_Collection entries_

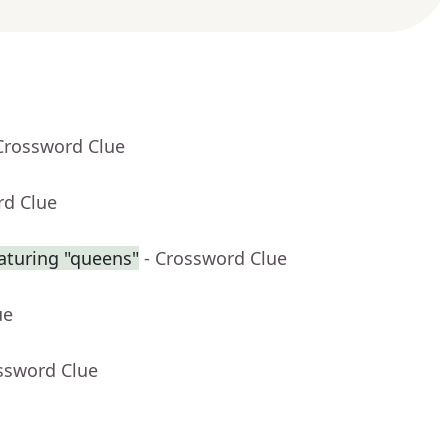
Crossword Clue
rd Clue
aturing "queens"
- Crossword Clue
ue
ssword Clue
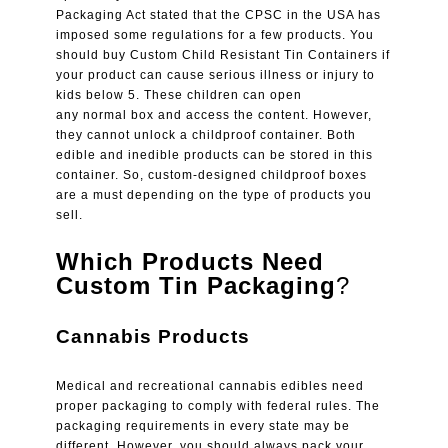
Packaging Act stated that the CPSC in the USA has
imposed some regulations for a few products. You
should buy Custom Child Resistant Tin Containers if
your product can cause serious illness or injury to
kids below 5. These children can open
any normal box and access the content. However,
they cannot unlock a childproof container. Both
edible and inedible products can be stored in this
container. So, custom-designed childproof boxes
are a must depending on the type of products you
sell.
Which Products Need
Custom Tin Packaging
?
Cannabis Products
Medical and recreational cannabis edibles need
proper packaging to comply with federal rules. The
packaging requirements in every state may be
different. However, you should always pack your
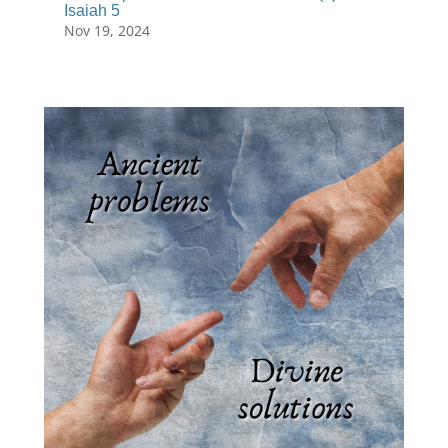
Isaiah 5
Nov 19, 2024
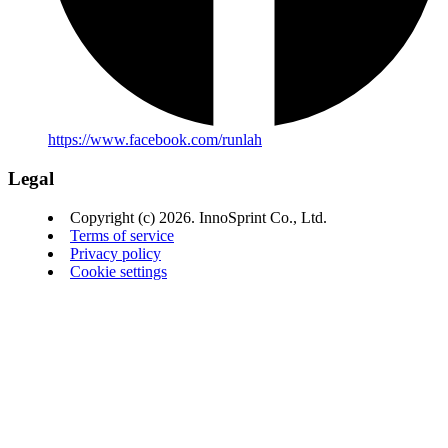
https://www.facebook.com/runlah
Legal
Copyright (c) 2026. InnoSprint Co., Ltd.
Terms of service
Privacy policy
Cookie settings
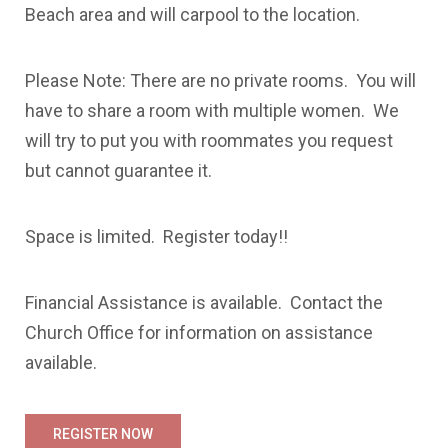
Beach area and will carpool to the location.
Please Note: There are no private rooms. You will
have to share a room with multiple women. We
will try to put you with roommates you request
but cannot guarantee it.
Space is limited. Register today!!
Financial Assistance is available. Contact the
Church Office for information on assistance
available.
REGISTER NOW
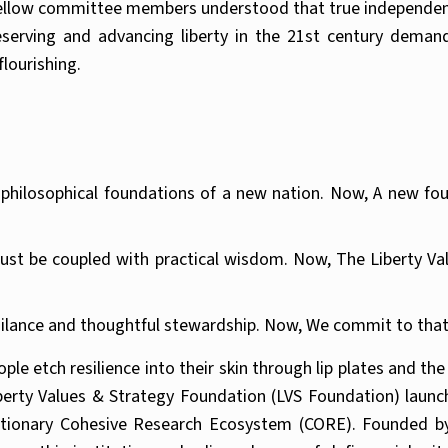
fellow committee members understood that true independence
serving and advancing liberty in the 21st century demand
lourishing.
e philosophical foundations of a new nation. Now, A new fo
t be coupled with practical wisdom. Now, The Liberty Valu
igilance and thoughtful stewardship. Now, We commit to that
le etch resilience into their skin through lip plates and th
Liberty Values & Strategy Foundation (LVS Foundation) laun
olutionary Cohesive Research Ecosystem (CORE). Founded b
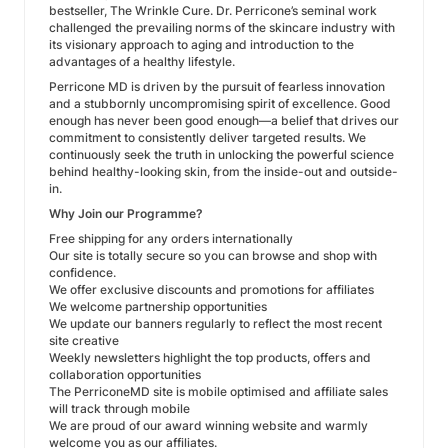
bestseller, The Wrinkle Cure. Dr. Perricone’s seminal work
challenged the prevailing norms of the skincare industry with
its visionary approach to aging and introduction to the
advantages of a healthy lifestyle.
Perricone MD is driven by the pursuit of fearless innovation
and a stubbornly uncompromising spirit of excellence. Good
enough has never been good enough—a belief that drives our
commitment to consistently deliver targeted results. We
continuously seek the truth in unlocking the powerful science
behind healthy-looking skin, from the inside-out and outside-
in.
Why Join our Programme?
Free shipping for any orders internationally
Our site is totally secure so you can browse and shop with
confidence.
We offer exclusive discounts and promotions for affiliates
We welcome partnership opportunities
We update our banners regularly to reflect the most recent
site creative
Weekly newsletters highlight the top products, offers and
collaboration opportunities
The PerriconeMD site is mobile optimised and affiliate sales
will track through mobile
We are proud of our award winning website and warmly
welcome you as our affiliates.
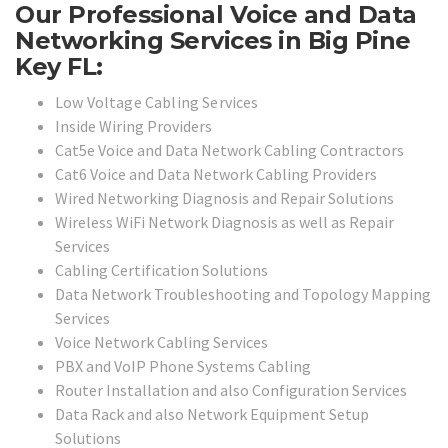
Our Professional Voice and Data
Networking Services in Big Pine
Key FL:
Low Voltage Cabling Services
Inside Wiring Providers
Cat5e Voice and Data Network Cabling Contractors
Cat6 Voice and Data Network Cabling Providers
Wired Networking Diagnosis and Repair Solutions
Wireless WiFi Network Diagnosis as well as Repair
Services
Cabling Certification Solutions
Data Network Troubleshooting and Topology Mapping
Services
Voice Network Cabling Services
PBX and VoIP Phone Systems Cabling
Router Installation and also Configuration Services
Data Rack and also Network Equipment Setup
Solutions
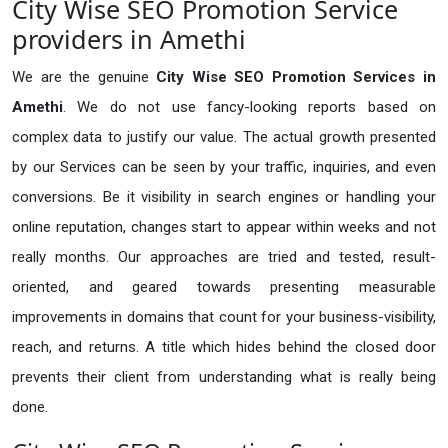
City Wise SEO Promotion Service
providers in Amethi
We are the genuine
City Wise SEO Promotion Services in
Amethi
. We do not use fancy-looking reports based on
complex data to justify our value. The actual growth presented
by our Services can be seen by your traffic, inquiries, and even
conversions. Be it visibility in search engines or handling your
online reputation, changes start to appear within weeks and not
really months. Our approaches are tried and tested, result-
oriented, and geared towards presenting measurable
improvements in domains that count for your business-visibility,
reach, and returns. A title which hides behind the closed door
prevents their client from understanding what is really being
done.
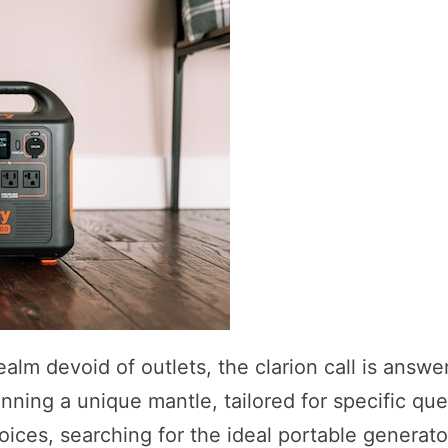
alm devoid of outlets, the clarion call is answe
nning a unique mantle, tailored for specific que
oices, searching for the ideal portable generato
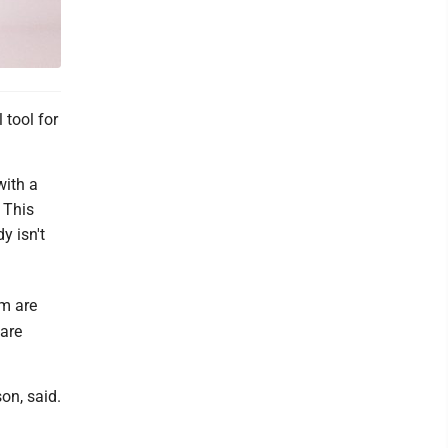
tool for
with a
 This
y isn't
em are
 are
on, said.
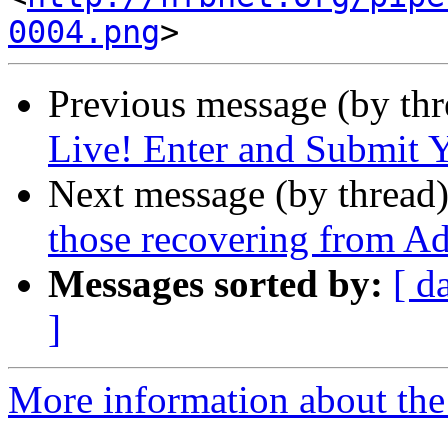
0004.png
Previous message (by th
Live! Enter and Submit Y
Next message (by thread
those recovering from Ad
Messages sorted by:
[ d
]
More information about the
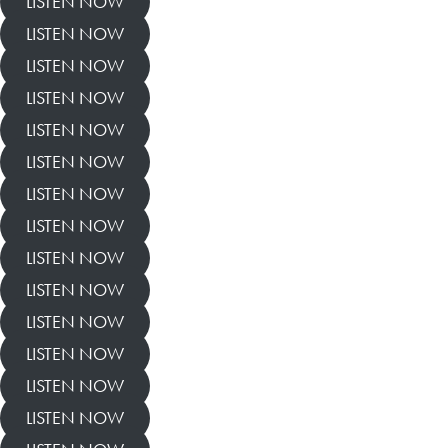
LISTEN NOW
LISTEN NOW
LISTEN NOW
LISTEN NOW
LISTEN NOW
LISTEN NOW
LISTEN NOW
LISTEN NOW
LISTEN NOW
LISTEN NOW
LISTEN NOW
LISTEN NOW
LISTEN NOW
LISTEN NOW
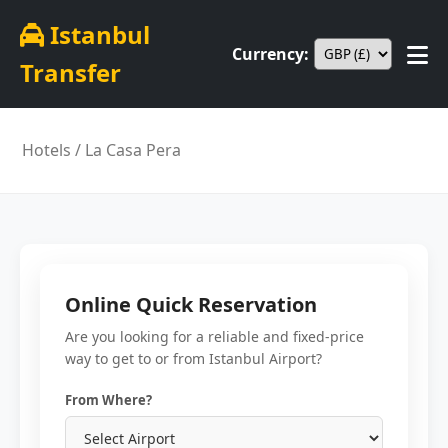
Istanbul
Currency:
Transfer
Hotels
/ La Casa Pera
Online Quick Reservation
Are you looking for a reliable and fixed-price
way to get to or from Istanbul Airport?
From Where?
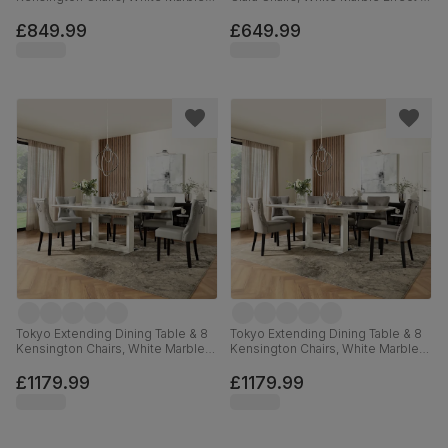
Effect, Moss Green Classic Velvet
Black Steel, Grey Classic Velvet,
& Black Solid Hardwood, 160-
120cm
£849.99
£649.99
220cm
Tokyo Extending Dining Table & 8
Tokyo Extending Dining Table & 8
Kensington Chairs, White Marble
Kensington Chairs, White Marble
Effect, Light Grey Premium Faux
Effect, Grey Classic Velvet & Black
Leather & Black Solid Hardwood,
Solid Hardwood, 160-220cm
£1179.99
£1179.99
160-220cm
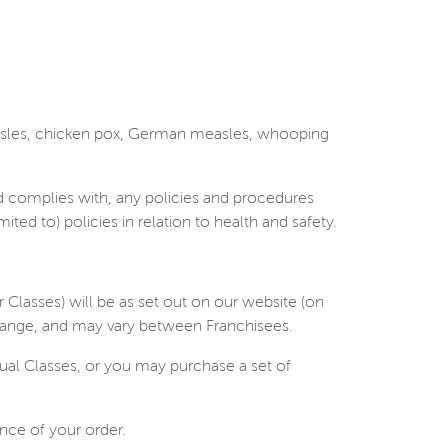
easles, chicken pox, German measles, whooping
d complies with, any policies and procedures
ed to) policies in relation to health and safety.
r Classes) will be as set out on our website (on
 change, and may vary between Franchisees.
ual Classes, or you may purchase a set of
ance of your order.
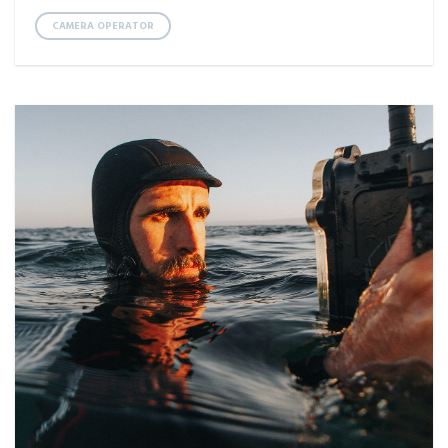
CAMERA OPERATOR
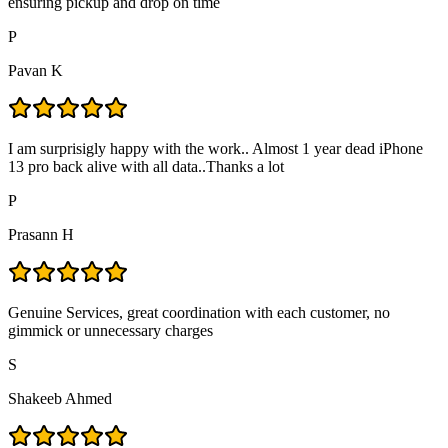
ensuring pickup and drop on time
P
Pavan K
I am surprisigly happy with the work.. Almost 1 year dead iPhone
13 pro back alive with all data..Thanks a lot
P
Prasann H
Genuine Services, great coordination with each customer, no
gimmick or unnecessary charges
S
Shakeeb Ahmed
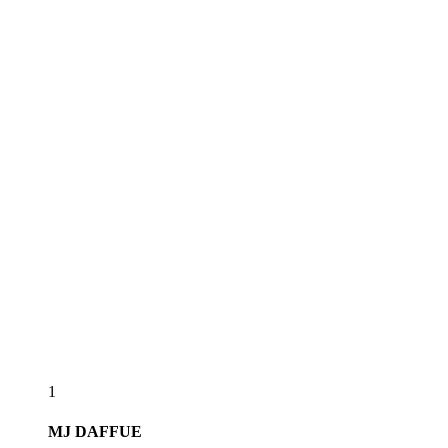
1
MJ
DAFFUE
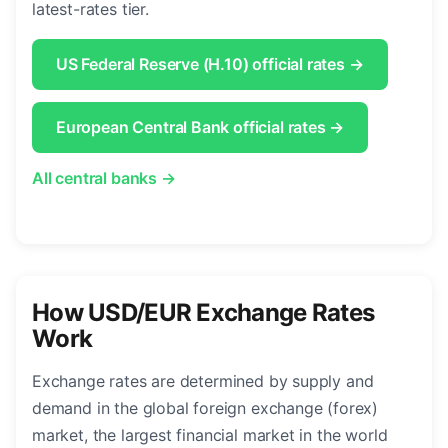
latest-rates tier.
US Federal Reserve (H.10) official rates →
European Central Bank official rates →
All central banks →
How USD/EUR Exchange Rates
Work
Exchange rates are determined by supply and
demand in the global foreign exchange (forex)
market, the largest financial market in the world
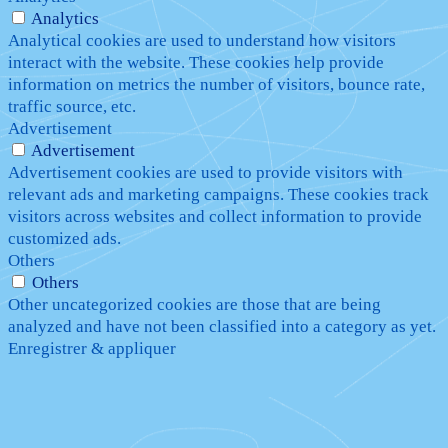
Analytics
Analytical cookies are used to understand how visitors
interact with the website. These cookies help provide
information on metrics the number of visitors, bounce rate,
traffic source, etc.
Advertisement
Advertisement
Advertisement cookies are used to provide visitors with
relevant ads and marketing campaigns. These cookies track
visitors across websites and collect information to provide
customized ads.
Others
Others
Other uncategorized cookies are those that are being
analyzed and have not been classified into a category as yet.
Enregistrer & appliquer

_Work order_
Exactly the lines starting at the one above with "by our Services" and ending at the one with "nning a unique" should be printed, and nothing else. Omit the pictures.

_Your response_
by our Services can be seen by your traffic, inquiries, and even
conversions. Be it visibility in search engines or handling your
online reputation, changes start to appear within weeks and not
really months. Our approaches are tried and tested, result-
oriented, and geared towards presenting measurable
improvements in domains that count for your business-visibility,
reach, and returns. A title which hides behind the closed door
prevents their client from understanding what is really being
done.
alm devoid of outlets, the clarion call is answe
nning a unique mantle, tailored for specific que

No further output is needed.